Pope Paul VI and Jacques Maritain: The Renewal of Sacred Art between France and Italy (1945–1973)
Rooms of the Borgia Tower, Vatican Museums
On the eightieth anniversary of the appointment of Jacques Maritain as Ambassador of France to the Holy See, the Vatican Museums are celebrating the great French philosopher with an exhibition that retraces his thought, relationships and cultural legacy through the prism of twentieth-century sacred art.
Displayed in the heart of the exhibition itinerary dedicated to the art of the present, the exhibition – curated by Micol Forti, director of the Vatican Museums’ Collection of Modern and Contemporary Art – will be open to the public from 13 June 2025.
The project invites the visitor to rediscover the central role of Maritain in promoting renewed dialogue between spirituality and artistic creation in one of the most intense and complex periods of the twentieth century. The starting point is his stay in Rome as Ambassador of France to the Holy See from 1945 to 1948, which saw the intensification of his discussion with Giovanni Battista Montini, the future Paul VI, on the meaning of art in contemporary society and its power to elevate the human soul.
Paintings, drawings, documents and books illustrate the intellectual and spiritual ferment that swept through Europe in the postwar period. On display, among others, are the works by Georges Rouault, Marc Chagall, Gino Severini, Jean Cocteau, William Congdon, Henri Matisse, and Alfred Manessier, artists who – each one according to his own sensibility – explored the relationship between art and transcendence.

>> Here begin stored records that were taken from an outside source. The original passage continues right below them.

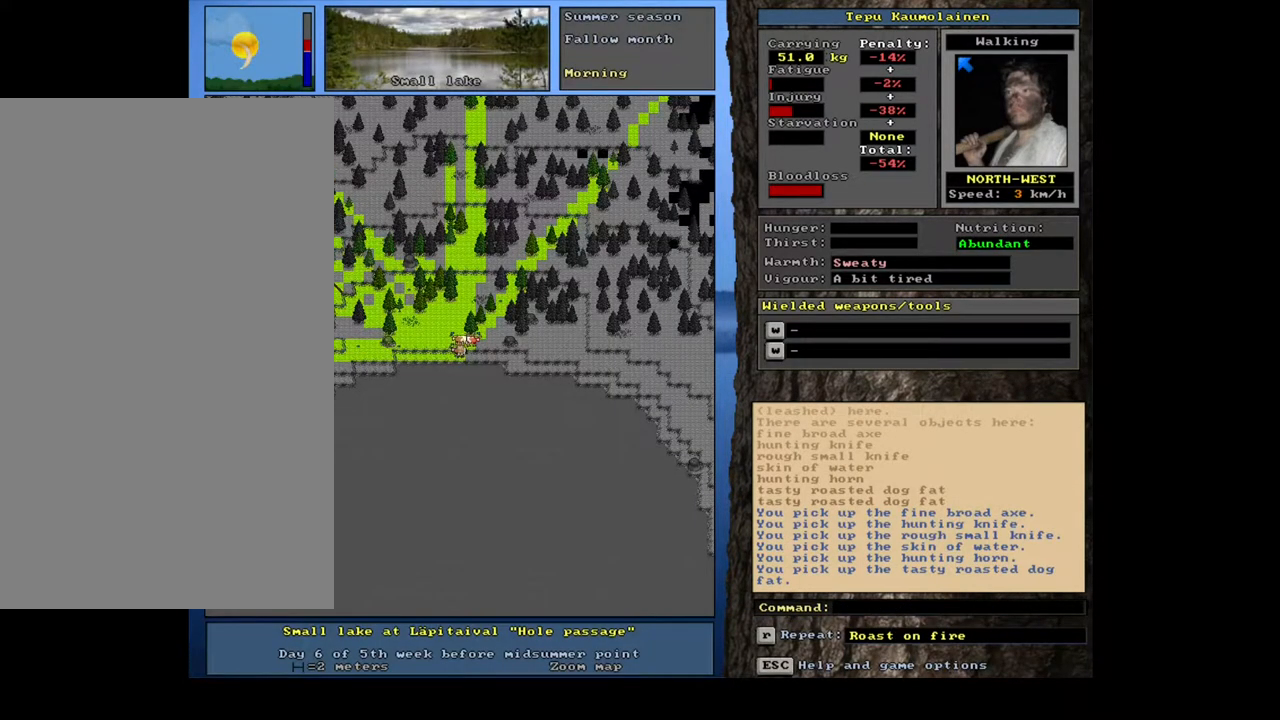
{"keys": [], "mouse": [], "events": []}
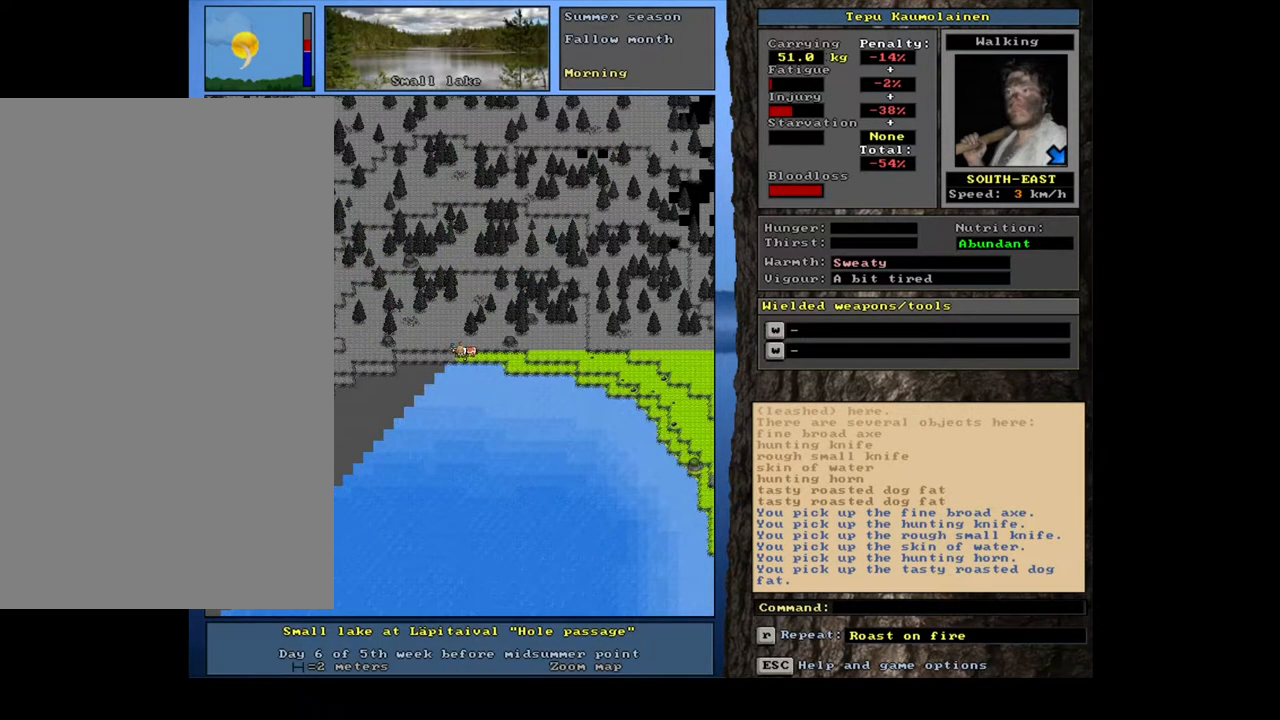
{"keys": [], "mouse": [], "events": []}
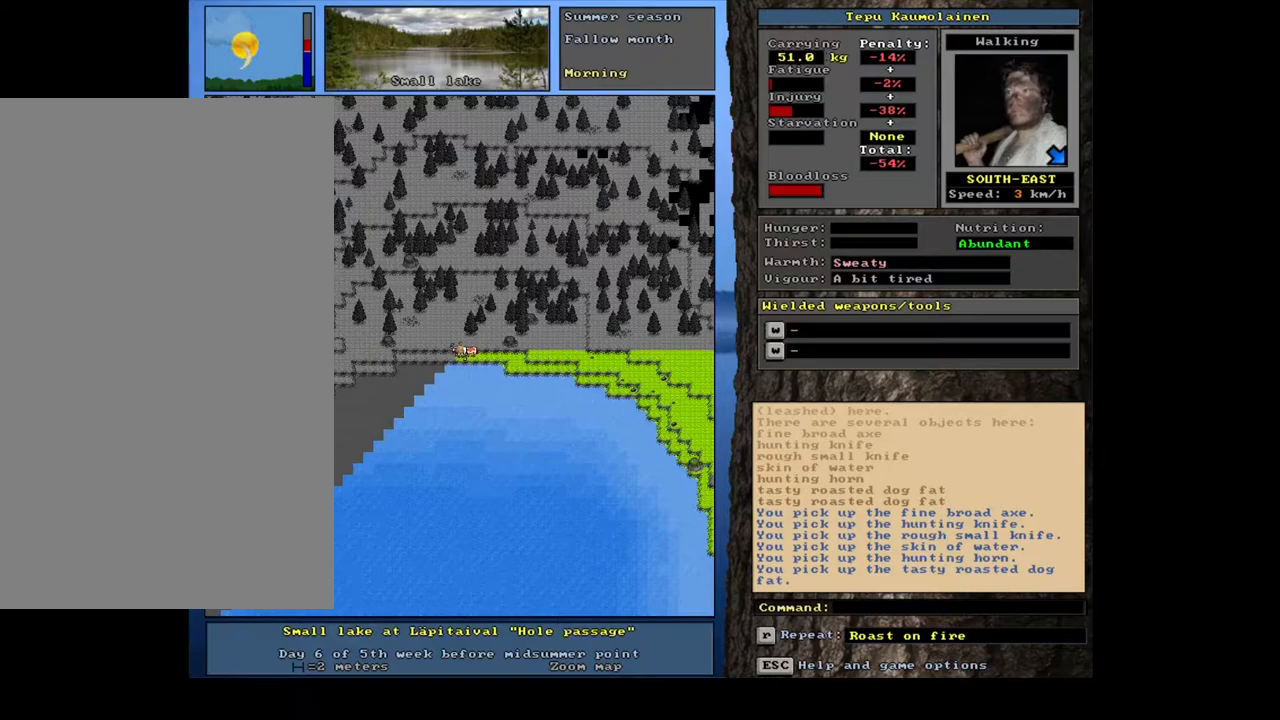
{"keys": [], "mouse": [], "events": []}
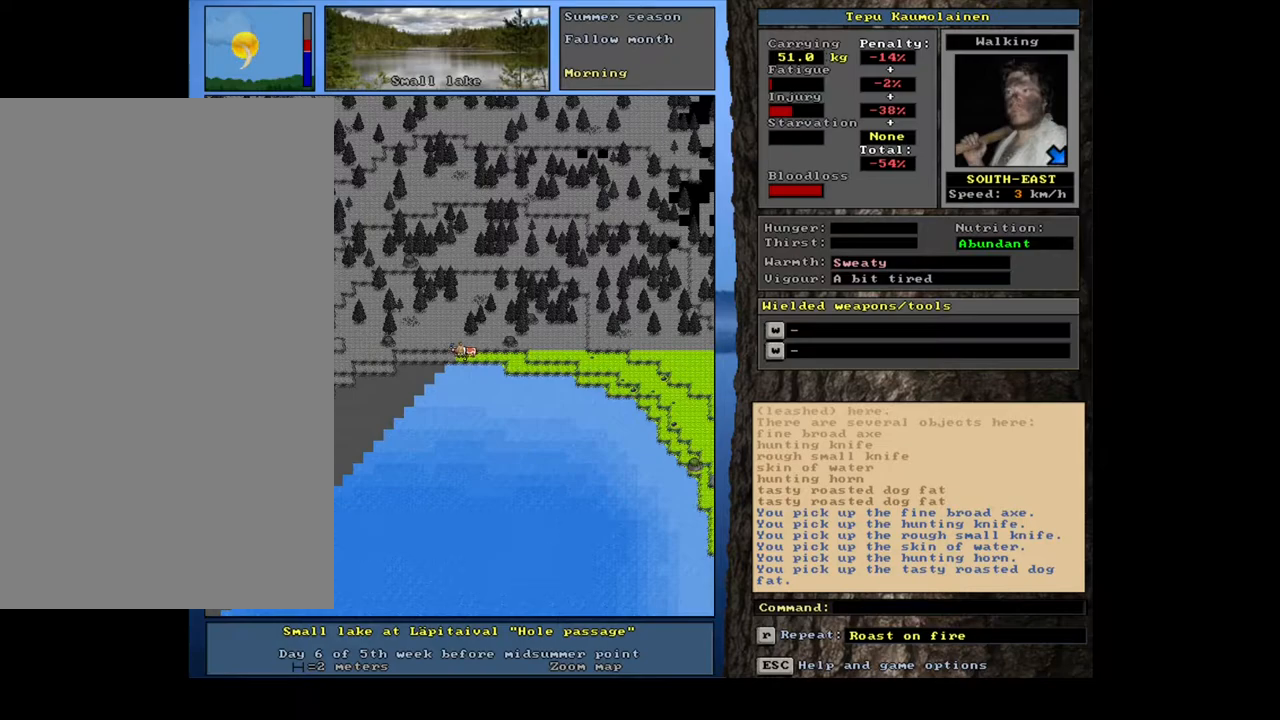
{"keys": [], "mouse": [], "events": []}
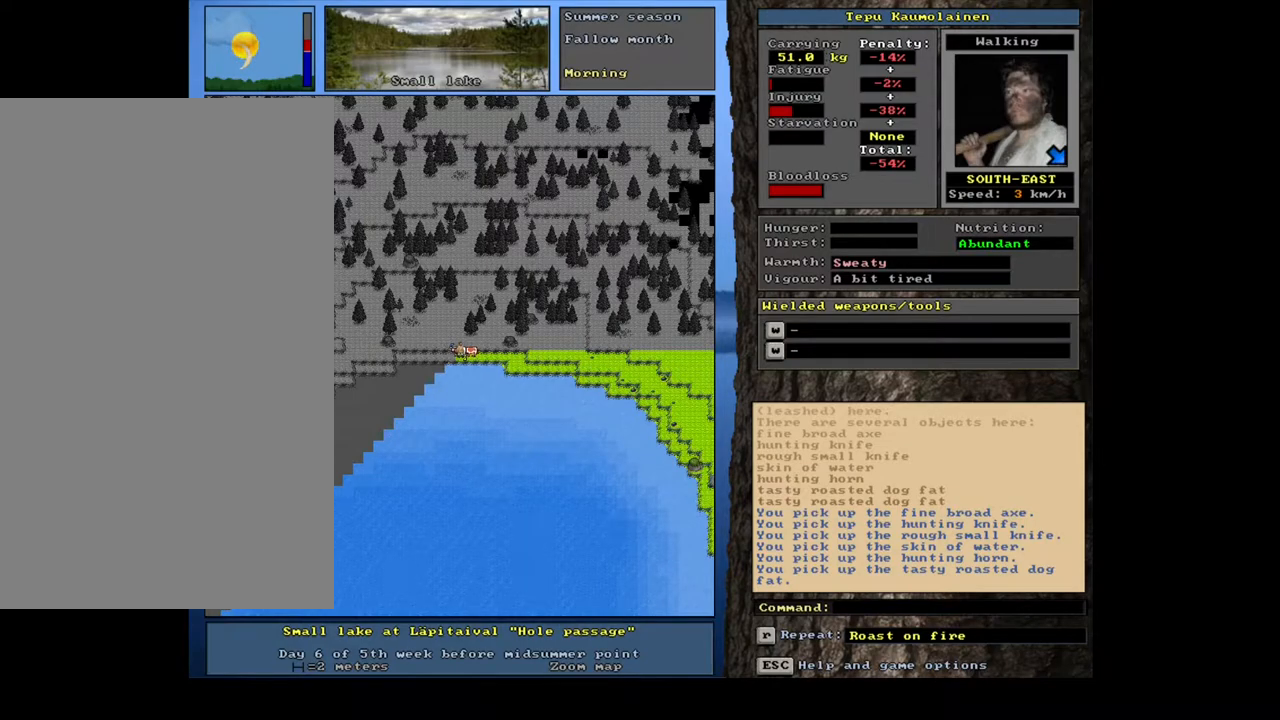
{"keys": [], "mouse": [], "events": []}
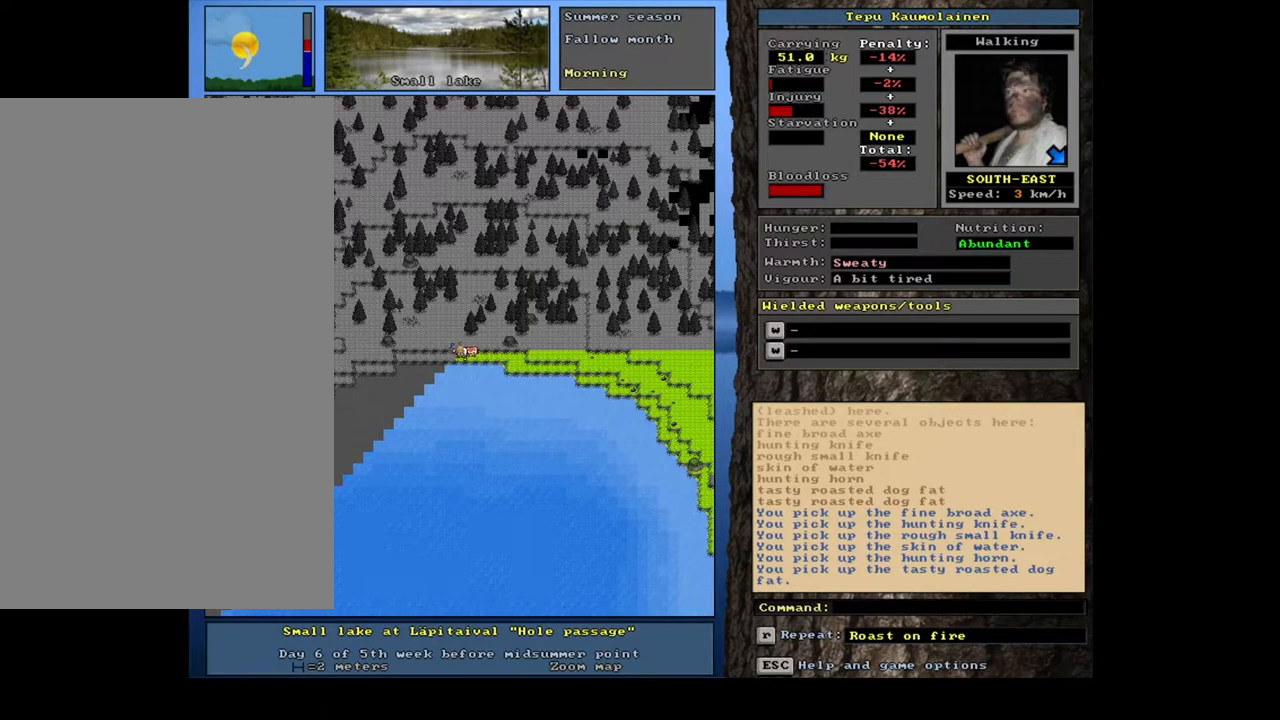
{"keys": [], "mouse": [], "events": []}
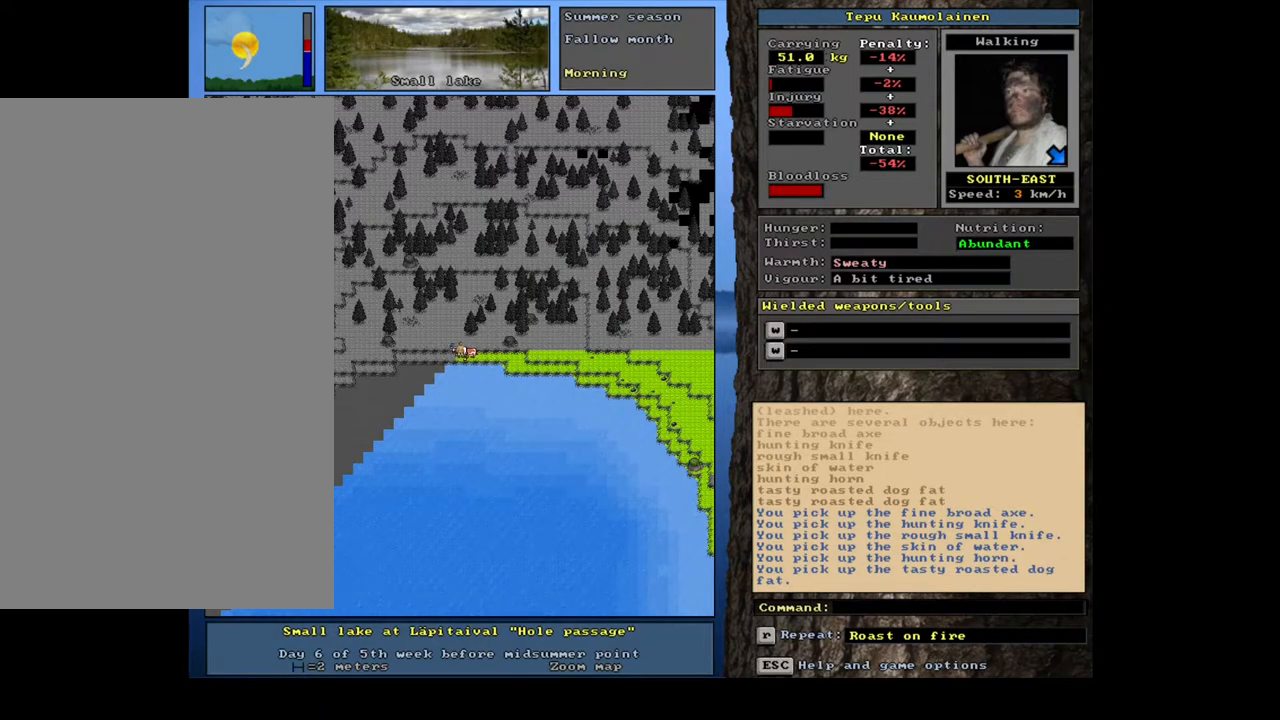
{"keys": ["shift_l"], "mouse": [], "events": [[200, "d", "down"], [300, "d", "up"], [367, "shift_l", "down"]]}
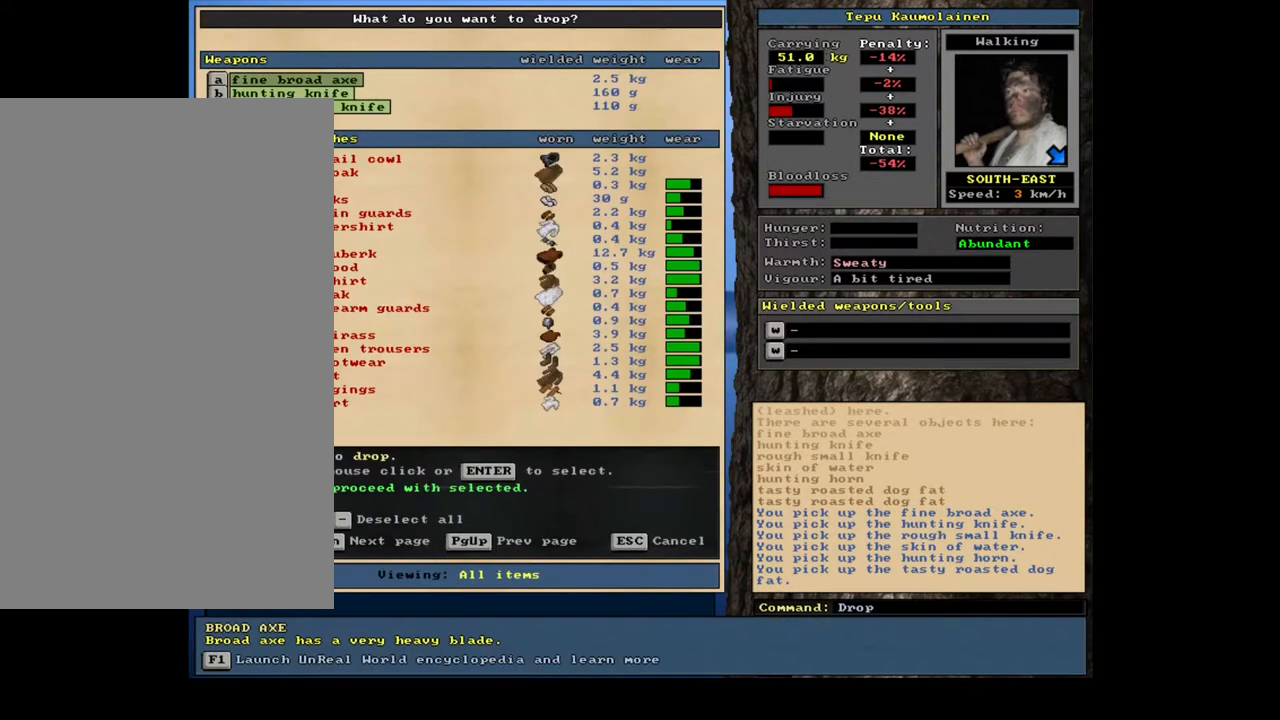
{"keys": ["space"], "mouse": [], "events": [[50, "shift_l", "up"], [233, "space", "down"], [350, "space", "up"], [433, "space", "down"]]}
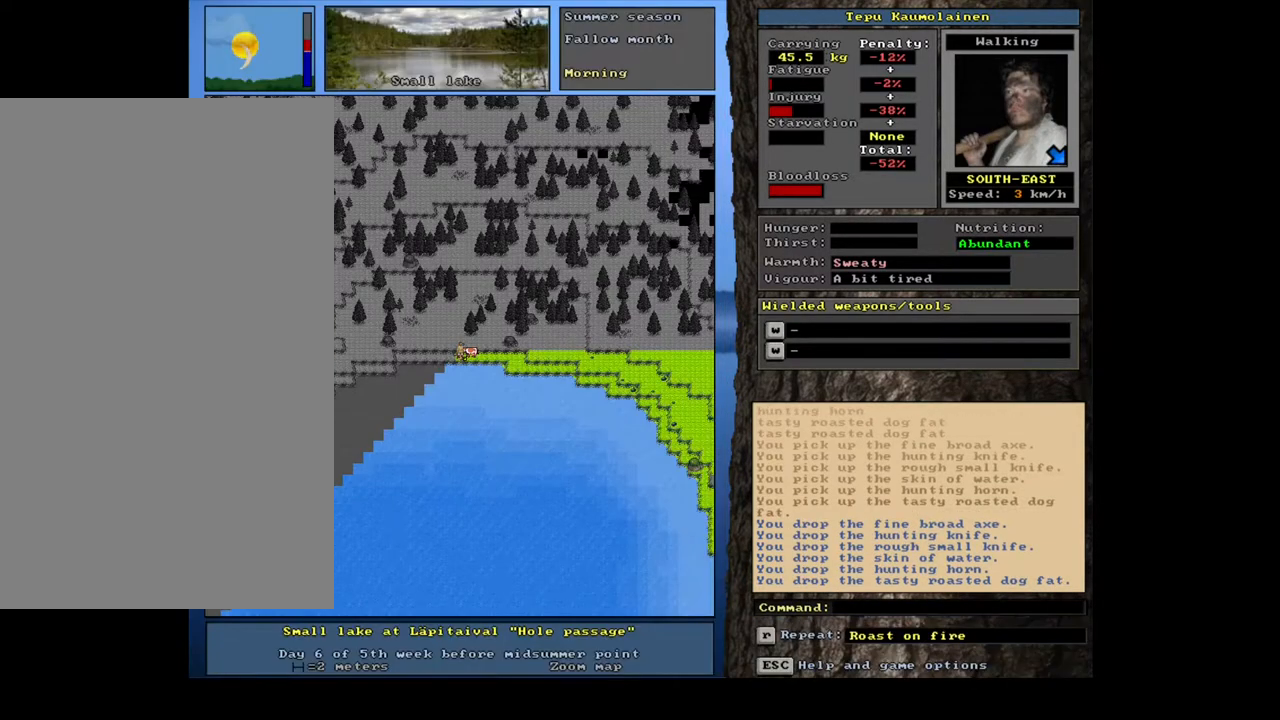
{"keys": [], "mouse": [], "events": [[33, "space", "up"], [83, "space", "down"], [183, "space", "up"]]}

The itinerary is divided into seven thematic sections, following the main phases of the philosopher's aesthetic reflection, the influence exerted on the magisterium of Second Vatican Council and the fundamental contribution to the birth of the Collection of Modern Religious Art of the Vatican Museums.
The exhibition also aims to convey the cultural and spiritual climate in which Jacques and Raïssa Maritain lived, in dialogue with some of the most authoritative voices of the twentieth century such as Paul Claudel, Maurice Blondel, Paul Valéry and Jean Guitton.
With this exhibition, the Vatican Museums confirm their commitment to promoting contemporary art as a locus of research, memory and contemplation, renewing their mission to preserve and promote a heritage of ideas, images and inspirations that continue to speak to the present day.